STATED PROBLEM ▸
Starting at the line containing "country: BR" and ending at the last line of the records, both included, give the lines below as a Markdown table with the columns Row and Line, skipping blank lines. Leave the pictures out of the table.

[Start of DATA TO PROCESS]

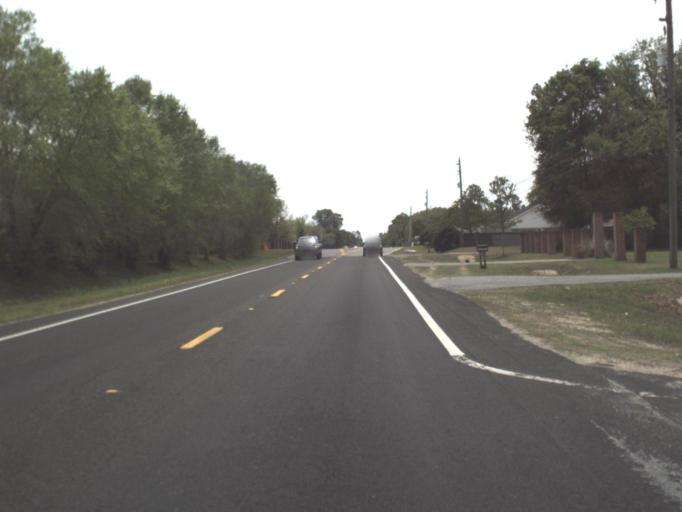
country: US
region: Florida
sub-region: Escambia County
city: Bellview
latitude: 30.4806
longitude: -87.3235
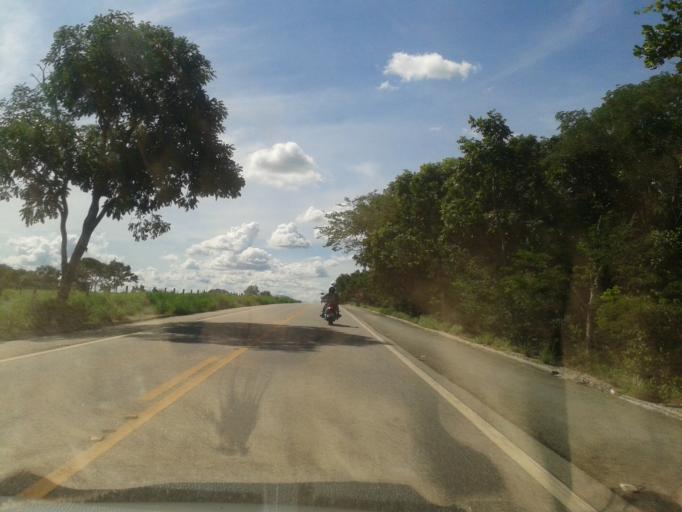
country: BR
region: Goias
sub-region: Itapirapua
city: Itapirapua
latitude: -15.2998
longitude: -50.4536
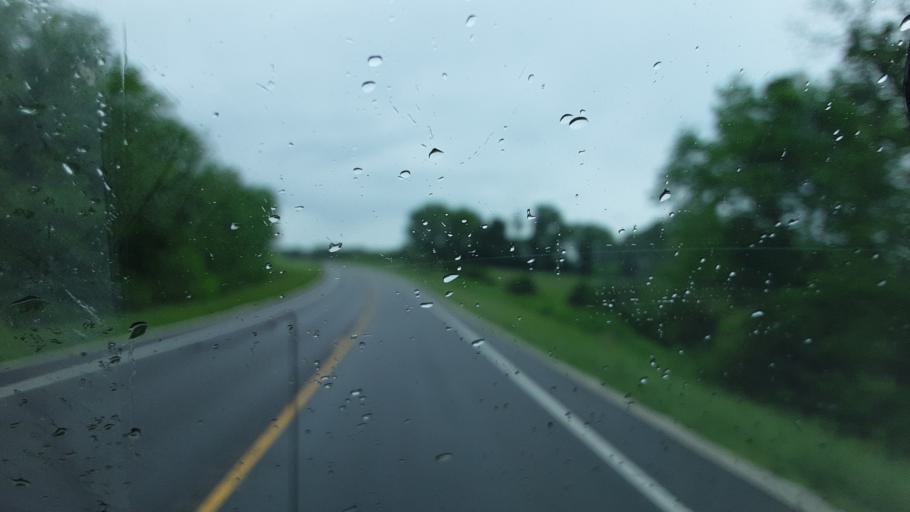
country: US
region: Missouri
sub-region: Monroe County
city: Paris
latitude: 39.4813
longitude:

[End of DATA TO PROCESS]

SOLVED EXERCISE ▸
| Row | Line |
|---|---|
| 1 | country: BR |
| 2 | region: Goias |
| 3 | sub-region: Itapirapua |
| 4 | city: Itapirapua |
| 5 | latitude: -15.2998 |
| 6 | longitude: -50.4536 |
| 7 | country: US |
| 8 | region: Missouri |
| 9 | sub-region: Monroe County |
| 10 | city: Paris |
| 11 | latitude: 39.4813 |
| 12 | longitude: |